« Toucher des populations qui ne profitent pas de l’argent européen »
L’Union sociale pour l’habitat (USH) fait des propositions pour renforcer l’action de l’UE dans la rénovation thermique des logements. Son représentant à Bruxelles, Laurent Ghekiere, revient sur les grandes lignes du rapport qui doit être présenté à la Commission et au Parlement européen.
L’Union sociale pour l’habitat (USH) fait des propositions pour renforcer l’action de l’UE dans la rénovation thermique des logements. Son représentant à Bruxelles, Laurent Ghekiere, revient sur les grandes lignes du rapport qui doit être présenté à la Commission et au Parlement européen.
Les appels du gouvernement français à la diminution du budget de la politique régionale européenne vous inquiètent-ils ?
Le contexte actuel est délicat et relativement tendu. Nous n’avons pas de visibilité sur les fonds de cohésion, ce qui a contribué à enclencher notre action en direction du président de la Commission. A chaque vote sur le budget européen, des craintes émergent.
Mais dans la pratique, on constate que les évolutions sont marginales. La politique de cohésion reste fondamentale et il y a une relative continuité dans l’action. On ne compte pas sur une progression des crédits mais, au moins, sur un budget constant.
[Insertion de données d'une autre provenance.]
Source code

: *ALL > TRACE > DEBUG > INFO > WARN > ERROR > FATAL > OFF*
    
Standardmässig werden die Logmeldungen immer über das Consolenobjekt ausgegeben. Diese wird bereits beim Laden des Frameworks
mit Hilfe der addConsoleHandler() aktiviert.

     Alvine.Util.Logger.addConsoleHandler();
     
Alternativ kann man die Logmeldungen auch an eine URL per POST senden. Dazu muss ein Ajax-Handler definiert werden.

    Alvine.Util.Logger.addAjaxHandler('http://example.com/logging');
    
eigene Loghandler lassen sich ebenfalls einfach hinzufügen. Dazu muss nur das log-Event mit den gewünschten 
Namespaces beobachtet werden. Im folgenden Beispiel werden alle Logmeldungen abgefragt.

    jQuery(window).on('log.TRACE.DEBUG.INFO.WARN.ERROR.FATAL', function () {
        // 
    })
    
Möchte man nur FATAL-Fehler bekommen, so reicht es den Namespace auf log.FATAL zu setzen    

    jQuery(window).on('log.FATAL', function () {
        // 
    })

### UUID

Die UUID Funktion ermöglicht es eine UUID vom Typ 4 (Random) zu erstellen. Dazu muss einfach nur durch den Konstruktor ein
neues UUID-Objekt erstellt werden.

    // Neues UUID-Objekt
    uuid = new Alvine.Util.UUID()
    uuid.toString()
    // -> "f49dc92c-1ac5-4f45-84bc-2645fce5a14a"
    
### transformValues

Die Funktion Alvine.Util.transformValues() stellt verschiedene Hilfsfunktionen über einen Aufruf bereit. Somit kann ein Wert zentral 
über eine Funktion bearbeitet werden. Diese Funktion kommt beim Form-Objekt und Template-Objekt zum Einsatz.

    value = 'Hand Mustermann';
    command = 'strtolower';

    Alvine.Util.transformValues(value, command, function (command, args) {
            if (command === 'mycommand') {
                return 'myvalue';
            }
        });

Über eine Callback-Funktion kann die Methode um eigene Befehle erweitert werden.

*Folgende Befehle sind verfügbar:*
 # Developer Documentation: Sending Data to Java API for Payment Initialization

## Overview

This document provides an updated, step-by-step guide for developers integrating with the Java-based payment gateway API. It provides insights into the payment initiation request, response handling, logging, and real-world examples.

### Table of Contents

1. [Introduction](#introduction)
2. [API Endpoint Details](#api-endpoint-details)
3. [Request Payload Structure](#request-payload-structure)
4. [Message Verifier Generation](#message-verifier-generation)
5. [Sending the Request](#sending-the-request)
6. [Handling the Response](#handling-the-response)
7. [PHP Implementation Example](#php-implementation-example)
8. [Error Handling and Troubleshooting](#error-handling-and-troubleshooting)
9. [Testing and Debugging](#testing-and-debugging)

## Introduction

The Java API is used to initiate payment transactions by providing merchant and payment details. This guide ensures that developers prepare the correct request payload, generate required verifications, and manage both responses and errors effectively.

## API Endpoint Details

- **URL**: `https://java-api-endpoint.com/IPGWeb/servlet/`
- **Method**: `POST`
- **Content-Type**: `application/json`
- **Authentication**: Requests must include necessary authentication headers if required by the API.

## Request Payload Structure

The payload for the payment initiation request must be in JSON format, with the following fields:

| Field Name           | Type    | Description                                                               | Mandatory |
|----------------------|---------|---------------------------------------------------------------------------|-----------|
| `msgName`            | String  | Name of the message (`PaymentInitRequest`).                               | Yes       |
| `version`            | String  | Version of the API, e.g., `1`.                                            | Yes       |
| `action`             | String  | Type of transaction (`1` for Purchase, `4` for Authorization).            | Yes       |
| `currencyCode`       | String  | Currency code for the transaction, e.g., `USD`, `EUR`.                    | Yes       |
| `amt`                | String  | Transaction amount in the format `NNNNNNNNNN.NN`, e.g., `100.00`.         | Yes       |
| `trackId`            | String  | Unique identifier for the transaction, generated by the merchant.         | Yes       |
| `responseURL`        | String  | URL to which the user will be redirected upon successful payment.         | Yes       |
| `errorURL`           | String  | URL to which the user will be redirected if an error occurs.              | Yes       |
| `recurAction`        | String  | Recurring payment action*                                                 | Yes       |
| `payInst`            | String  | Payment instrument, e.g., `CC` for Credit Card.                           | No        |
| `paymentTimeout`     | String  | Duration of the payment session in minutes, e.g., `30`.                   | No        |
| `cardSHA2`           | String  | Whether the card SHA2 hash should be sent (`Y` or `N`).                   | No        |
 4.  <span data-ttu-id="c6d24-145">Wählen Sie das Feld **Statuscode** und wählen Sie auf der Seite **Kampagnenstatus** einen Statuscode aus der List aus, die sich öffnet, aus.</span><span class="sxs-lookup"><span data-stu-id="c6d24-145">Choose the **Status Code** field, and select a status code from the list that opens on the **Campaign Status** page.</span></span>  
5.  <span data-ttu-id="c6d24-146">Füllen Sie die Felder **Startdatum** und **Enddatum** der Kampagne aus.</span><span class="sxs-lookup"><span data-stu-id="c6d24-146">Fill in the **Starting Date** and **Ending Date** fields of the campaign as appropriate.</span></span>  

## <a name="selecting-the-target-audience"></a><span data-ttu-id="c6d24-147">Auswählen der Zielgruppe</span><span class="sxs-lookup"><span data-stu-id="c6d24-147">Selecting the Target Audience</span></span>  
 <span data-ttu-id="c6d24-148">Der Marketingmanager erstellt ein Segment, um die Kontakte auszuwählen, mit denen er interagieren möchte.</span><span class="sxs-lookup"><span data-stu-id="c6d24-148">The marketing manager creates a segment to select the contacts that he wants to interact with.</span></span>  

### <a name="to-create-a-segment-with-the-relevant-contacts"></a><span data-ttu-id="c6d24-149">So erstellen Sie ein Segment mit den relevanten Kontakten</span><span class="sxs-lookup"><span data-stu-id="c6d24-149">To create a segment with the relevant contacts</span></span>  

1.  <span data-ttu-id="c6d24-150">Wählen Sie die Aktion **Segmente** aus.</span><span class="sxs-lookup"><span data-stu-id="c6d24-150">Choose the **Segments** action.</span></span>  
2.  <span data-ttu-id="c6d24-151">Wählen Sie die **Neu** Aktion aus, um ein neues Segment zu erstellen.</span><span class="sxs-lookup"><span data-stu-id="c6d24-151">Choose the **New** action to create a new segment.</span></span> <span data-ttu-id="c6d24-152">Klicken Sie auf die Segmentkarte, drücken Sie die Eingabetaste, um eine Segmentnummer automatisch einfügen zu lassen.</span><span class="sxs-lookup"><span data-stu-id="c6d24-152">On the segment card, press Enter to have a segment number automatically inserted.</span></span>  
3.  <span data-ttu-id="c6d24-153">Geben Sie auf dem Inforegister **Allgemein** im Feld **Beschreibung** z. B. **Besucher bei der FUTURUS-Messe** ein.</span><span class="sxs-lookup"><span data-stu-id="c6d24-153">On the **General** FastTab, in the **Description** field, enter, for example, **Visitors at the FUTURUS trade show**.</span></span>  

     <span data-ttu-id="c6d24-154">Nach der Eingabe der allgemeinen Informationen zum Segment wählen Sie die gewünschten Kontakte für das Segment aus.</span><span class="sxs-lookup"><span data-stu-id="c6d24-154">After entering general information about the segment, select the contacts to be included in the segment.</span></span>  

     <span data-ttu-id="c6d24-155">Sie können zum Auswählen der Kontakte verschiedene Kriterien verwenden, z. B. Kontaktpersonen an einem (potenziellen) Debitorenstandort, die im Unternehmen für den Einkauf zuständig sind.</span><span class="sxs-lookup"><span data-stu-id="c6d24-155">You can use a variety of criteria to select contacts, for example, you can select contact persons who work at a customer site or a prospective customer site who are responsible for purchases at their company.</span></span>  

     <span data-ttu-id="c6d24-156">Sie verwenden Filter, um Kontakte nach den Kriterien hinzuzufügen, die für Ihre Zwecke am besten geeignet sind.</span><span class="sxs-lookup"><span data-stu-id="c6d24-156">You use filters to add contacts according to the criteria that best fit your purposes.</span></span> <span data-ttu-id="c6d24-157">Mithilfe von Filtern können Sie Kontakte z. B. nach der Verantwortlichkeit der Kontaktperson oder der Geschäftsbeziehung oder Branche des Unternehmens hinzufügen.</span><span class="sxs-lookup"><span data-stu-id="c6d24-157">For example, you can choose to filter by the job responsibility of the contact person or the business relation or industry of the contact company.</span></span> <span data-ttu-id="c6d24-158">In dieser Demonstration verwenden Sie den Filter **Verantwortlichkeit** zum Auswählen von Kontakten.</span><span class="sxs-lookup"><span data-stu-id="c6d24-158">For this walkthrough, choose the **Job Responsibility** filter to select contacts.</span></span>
Vous souhaitez qu’un fonds dédié à la rénovation thermique du logement soit créé. Cette mesure ne ferait-elle pas doublon avec le Fonds européen de développement régional (Feder) qui finance déjà ce type de projets ?
Un propriétaire isolé ne va pas monter un dossier Feder seul, car c’est une procédure lourde. C’est la raison pour laquelle il faudrait un fonds plus facilement accessible, qui pourrait par exemple être financé par la Banque européenne d’investissement voire par le Feder, mais serait décliné au niveau national.
Quel serait le montant de ce fonds?
Il se chiffrerait en milliards d’euros. La rénovation de 50 000 logements sociaux sur 22 mois a déjà coûté 1 milliard d’euros en France, dont 200 millions provenant du Feder.
Tous ces projets de réhabilitation des logements auraient-ils pu être menés sans le coup de pouce de l’Europe ?
Ils auraient peut-être pu voir le jour, mais avec une ampleur moindre. Nous n’aurions pas eu l’engagement de toutes les parties prenantes (État, région, département etc.) qui contribuent habituellement aux projets financés par l’UE en complétant ce qu’apporte le Feder.
Les travaux auraient de plus abouti à une performance thermique moins exigeante alors que le Feder présente une garantie : il ne finance que les projets permettant aux logements d’atteindre la catégorie A (soit moins de 50 kWh/m2 consommés par an, ndlr).
En quoi consisterait concrètement la « formation aux ménages » sur la consommation d’énergie ?
Des actions sont déjà menées en ce sens pour transmettre les bons gestes lors de réunions de locataires HLM. Mais ces initiatives restent à petite échelle. Dans la future génération du Feder, nous souhaiterions donc qu’une partie soit mobilisée pour le volet formation.
Les conseils à donner aux ménages dépendent du type de logement. Lors de l’installation d’une pompe à chaleur par exemple, la ventilation a une dimension fondamentale. Typiquement, le locataire aura un mauvais réflexe, celui de boucher les trous pour éviter que l’air ne rentre.
La participation du Feder à ce genre de « coaching » est d’autant plus importante que la plupart des locataires que nous accompagnons ignorent que l’Europe participe à la rénovation de leur logement.
Il y a pourtant un gain de pouvoir d’achat à la clé, avec 40% de réduction moyenne de leurs dépenses de chauffage. On touche des quartiers et des populations qui ne profitent habituellement pas de l’Europe ou du marché intérieur et ne connaissent pas la mobilité professionnelle européenne.